Les secrets de fabrication d’une statue

Comment fabrique t-on une statue en bronze ? Dans les musées les sculptures regorgent de secrets ! Découvrez l’autopsie d’une locataire du musée du Louvre.

Une statue du Musée du Louvre, la Renommée, est auscultée aux rayons X pour tenter de comprendre les savoir-faire de l’art français du bronze au XVIe siècle. Reportage dans les coulisses du laboratoire de recherche et de restauration des musées de France (C2RMF).

Commandée pour le monument funéraire de Jean-Louis de La Vallette, duc d’Épernon, gouverneur de Gascogne et de Marguerite de Foix-Candale, dans l’église Saint-Blaise de Cadillac (Gironde), cette figure représente la Renommée soufflant de la trompette. Elle avait pris place au sommet d’un monument funéraire à baldaquin. Les ailes de La Renommée ont été refaites en bronze par le sculpteur Chinard, en 1805.

Au sommet d’un mausolée

En 1597, le duc d’Épernon (1554-1642), gouverneur de Gascogne, fit de son château de Cadillac (Gironde) une somptueuse résidence. Il chargea le sculpteur Pierre Biard d’élever son monument funéraire dans l’église Sainte-Blaise de Cadillac. L’ordonnance du mausolée, connue par le dessin d’un voyageur hollandais Van der Hem (BNF, cabinet des Estampes), suivait le modèle des tombeaux royaux de Saint-Denis (Louis XII, François Ier et Henri II).

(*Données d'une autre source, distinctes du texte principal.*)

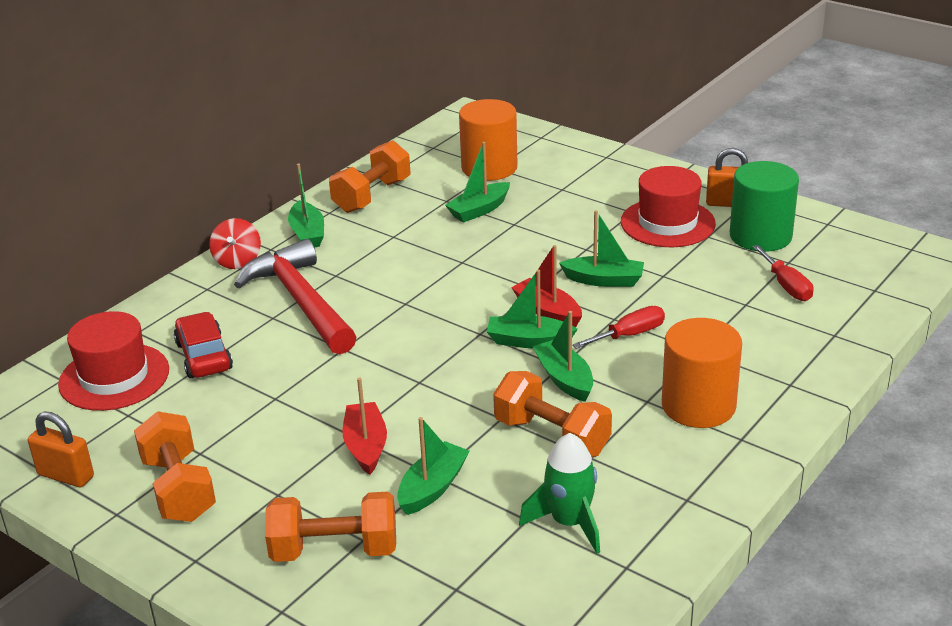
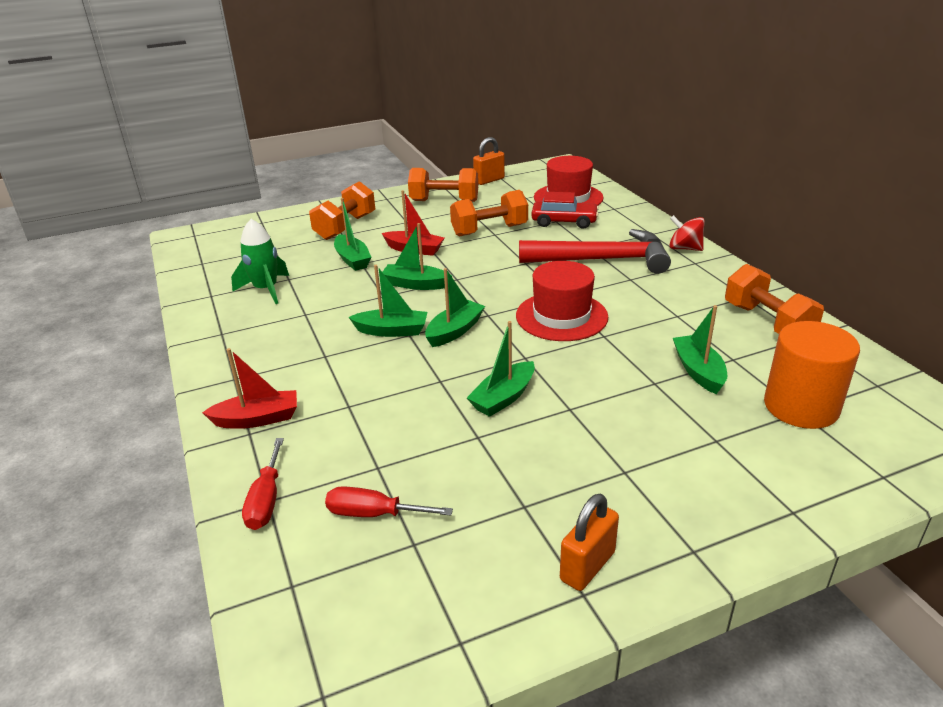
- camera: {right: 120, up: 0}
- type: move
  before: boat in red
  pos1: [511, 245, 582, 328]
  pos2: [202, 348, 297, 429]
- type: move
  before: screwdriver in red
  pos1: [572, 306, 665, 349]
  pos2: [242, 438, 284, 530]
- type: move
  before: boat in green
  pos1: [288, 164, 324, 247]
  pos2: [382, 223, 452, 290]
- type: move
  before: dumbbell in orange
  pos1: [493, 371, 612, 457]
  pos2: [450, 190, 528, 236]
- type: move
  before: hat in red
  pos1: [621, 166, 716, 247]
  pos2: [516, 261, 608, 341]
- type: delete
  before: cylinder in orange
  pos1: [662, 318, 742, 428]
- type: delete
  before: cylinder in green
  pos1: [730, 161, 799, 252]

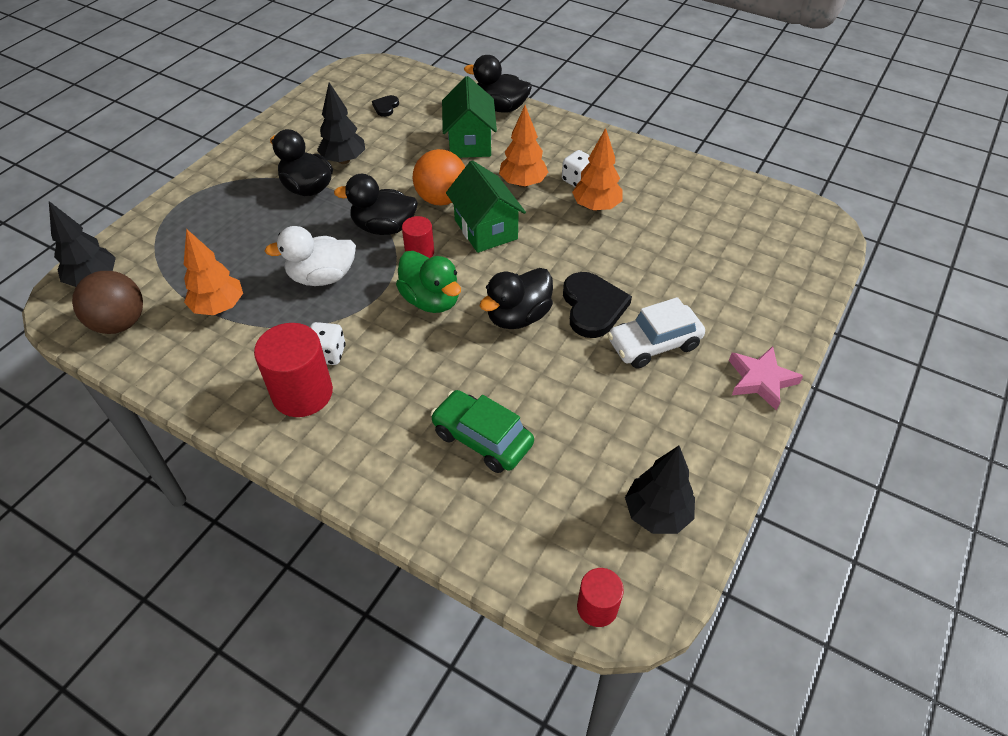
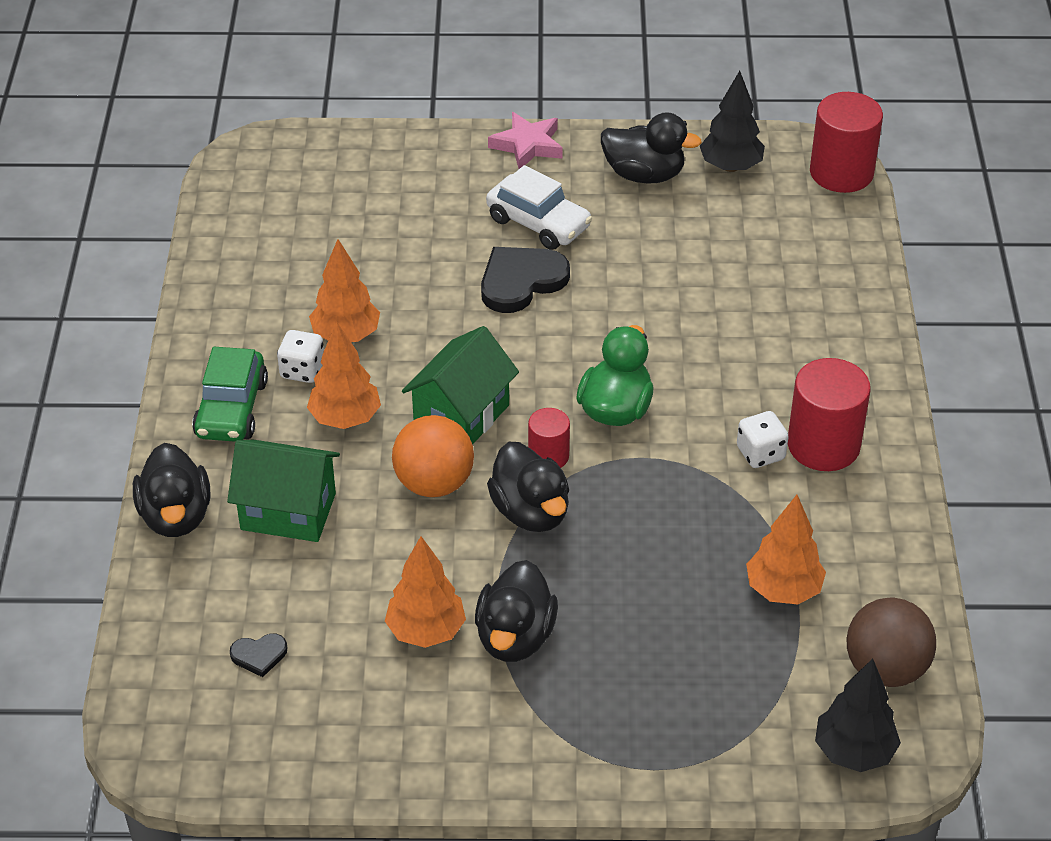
- camera: {right: -120, up: -5}
- type: move
  before: car in green
  pos1: [431, 390, 534, 473]
  pos2: [192, 347, 268, 442]
- type: rotate
  before: house in green
  pos1: [442, 76, 497, 158]
  pos2: [227, 440, 340, 542]
  turn: 45
- type: recolor
  before: tree in black
  after: tree in orange
  pos1: [317, 82, 365, 164]
  pos2: [385, 536, 466, 648]
- type: move
  before: duck in black
  pos1: [480, 268, 553, 329]
  pos2: [601, 112, 702, 184]
- type: resize
  before: cylinder in red
  pos1: [577, 568, 624, 627]
  pos2: [810, 92, 883, 193]
  scale: 1.79
- type: delete
  before: duck in white
  pos1: [265, 226, 356, 286]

Au sommet, encadrée par les statues priantes des défunts, le duc et sa femme Marguerite de Foix-Candale, se dressait la statue de bronze de la Renommée soufflant dans la trompette de la bonne renommée et tenant dans la main celle de la mauvaise.

Chef-d’oeuvre de l’art

On retrouve cette iconographie dans certains grands tombeaux aristocratiques de l’abbaye de Westminster. Le tombeau offrait une riche polychromie de matériaux, selon l’usage en France à la Renaissance : statues de marbre blanc, colonnes de marbre rouge, chapiteaux et Renommée en bronze. Il fut détruit en 1792 : quelques fragments en marbre subsistent, conservés au musée d’Aquitaine à Bordeaux.
La Renommée, considérée comme un chef-d’œuvre de l’art, fut épargnée et placée dans la bibliothèque de Cadillac en 1794. Transférée à Bordeaux en 1804, elle fut restaurée vers 1805 par Joseph Chinard (grand sculpteur de l’Empire) : il refit en bronze les ailes brisées, originairement en bois ; il modifia la position de l’aile gauche : alors qu’elle partait horizontalement vers l’arrière, il la dirigea vers le haut. Les trompettes et le socle d’origine sont manquants. La statue entra au musée du Louvre en 1834, où elle fut inscrite par erreur comme provenant du château Trompette.

Une fonte exemplaire


La figure, un peu plus grande que nature, est en bronze à patine de couleur brun foncé. La surface du bronze est lisse, sans trace de réparation. La fonte a été effectuée à la cire perdue, d’un seul jet, ce qui représentait alors une prouesse technique pour une statue de cette taille, dont les membres sont aussi détachés.

Un maniérisme français

L’attitude tournoyante du corps et la pose en équilibre précaire sur la pointe du pied rappellent le Mercure de Jean de Bologne, oeuvre qui lui fut attribuée au XIXe siècle. Ce sculpteur d’origine flamande installé à Florence dans la deuxième moitié du XVIe siècle, influença notablement la sculpture européenne. Pierre Biard, qui est s’est rendu à Rome vers 1577-1590, a pu voir un exemplaire du Mercure, qui s’y trouvait à cette date. Il imprime une force et un dynamisme intenses au nu féminin. La fluidité des volumes se découvre sous ses différents aspects en tournant autour de la statue. Le sculpteur s’est pourtant éloigné du modèle italien par un certain naturalisme. Il modèle un corps aux chairs généreuses et représente la bouche et les joues déformées par l’effort de souffler. Cette recherche de naturel caractérise la forme prise en France par le maniérisme international, appelé seconde école de Fontainebleau.

Bibliographie

– BEYER Victor et BRESC-BAUTIER Geneviève, La Sculpture française du XVIIe siècle au musée du Louvre, Bergame, Grafica Gutemberg, 1977, Paris, 1977, n. p.

– PERRIN Joël, « La chapelle et le tombeau des ducs d’Épernon à Cadillac », in Société archéologique de Bordeaux, t. LXXVII, Bordeaux, 1986, pp. 40-44.